Çoğu zaman da ailede eşler birbirlerine uygun olmadıklarını evlendikten sonra fark edebilirler. Bu çok medeni bir şekilde boşanılması gibi durumları getirebilir. Ancak bu tür durumlarda bile aileler bazen işin içine karışıp yapılandırma çalışmalarına gidebiliyorlar. Hatta artık Türkiye’de yapılan bazı kanunlar ve yasalarla eşlerin hızlı boşanmaları önlenmeye çalışılıyor.

Bu durumda elbette şiddet ve kadın ölümleri artıyor. Anlaşılmadığı zaman boşanmanın çok normal bir durum olduğu artık Türkiye’de anlaşılması gereken bir gerçek. Nitekim Kur’an ı Kerim’de bunu destekliyor. “Evlilikleriniz sizin için zulümse hicret edin” ayetinde olduğu gibi boşanmak normal durumu olduğu bilinmeli.

Yargıtay artık aldığı kararlarla bunları önleyebiliyor Ailesini evliliğine karıştıran yandı haberlerini incelediğinde kayınvalidelerin evliliklere karıştığı zaman ne tür cezalar alabileceğini de görebilirsin.

Evliliklerde Kararlar Nasıl Alınmalıdır?

Anne babanın evliliğe karışması nasıl önlenir?
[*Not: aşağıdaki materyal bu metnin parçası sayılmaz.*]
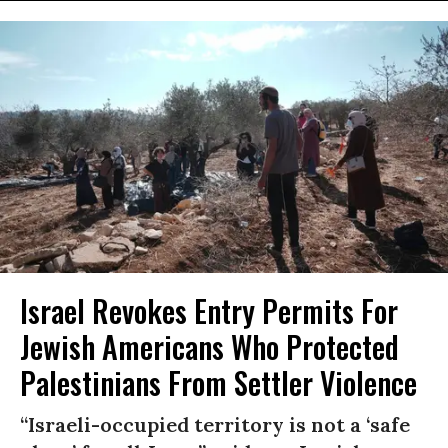
Israel Revokes Entry Permits For
Jewish Americans Who Protected
Palestinians From Settler Violence
“Israeli-occupied territory is not a ‘safe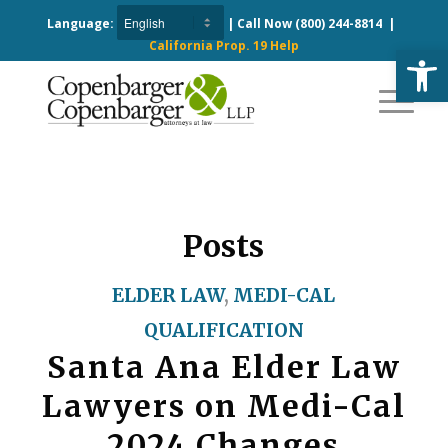
Language:
| Call Now
(800) 244-8814
|
California Prop. 19 Help
Open
Posts
ELDER LAW
,
MEDI-CAL
QUALIFICATION
Santa Ana Elder Law
Lawyers on Medi-Cal
2024 Changes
Evlenecek kişiler nasıl kendi aralarında karar veriyorlarsa evlendikten sonraki her aşamada kendi kararlarını alabilirler. Burada eşlerin de bilinçli olması son derece önemlidir.

Kayınvalidenin evliliğe karışması Yargıtay kararı ile artık kusur sayılıyor. Özellikle evliliklerde erkeğin ailesinin o aileye müdahalede bulunması ve erkeğin eşini korunmaması, sessiz kalması artık kusur sayılıyor.

Evliliğe dışarıdan müdahale olarak değerlendirilen bu durum ağır kusur olarak ceza gerektiriyor. Daha sağlıklı toplumlar ve çocukların gelecek nesillere çok daha bilinçli psikolojik sorunları olmadan toplumsal olarak adeta bunalımlı olmadan yaşayabilmemiz için aile kavramının yapılandırılması gerekiyor.

Ancak bunları da birbirine uyumlu olmayan anlaşmayan insanları zorla bir arada tutarak değil, onlara terapilerde bulunarak özellikle kadınlara maddi desteklerde bulunarak sağlamak olmalıdır. Özellikle Sosyal Politikalar ve Aile Bakanlığının yaptığı çalışmalardan biri de çok eleştiri görüyor. Zira bakıma ihtiyacı olan çocukları annelerinden ayırmak. onların hayatlarını sonlandırmakla eşdeğerdir. Zira o kadın çocuğuna bakamıyorsa, barınma, beslenme, çalışma ortamı sağlayıp çocuğunu yanından ayırmamak ülkece alacağımız çok daha mantıklı bir karar olabilir.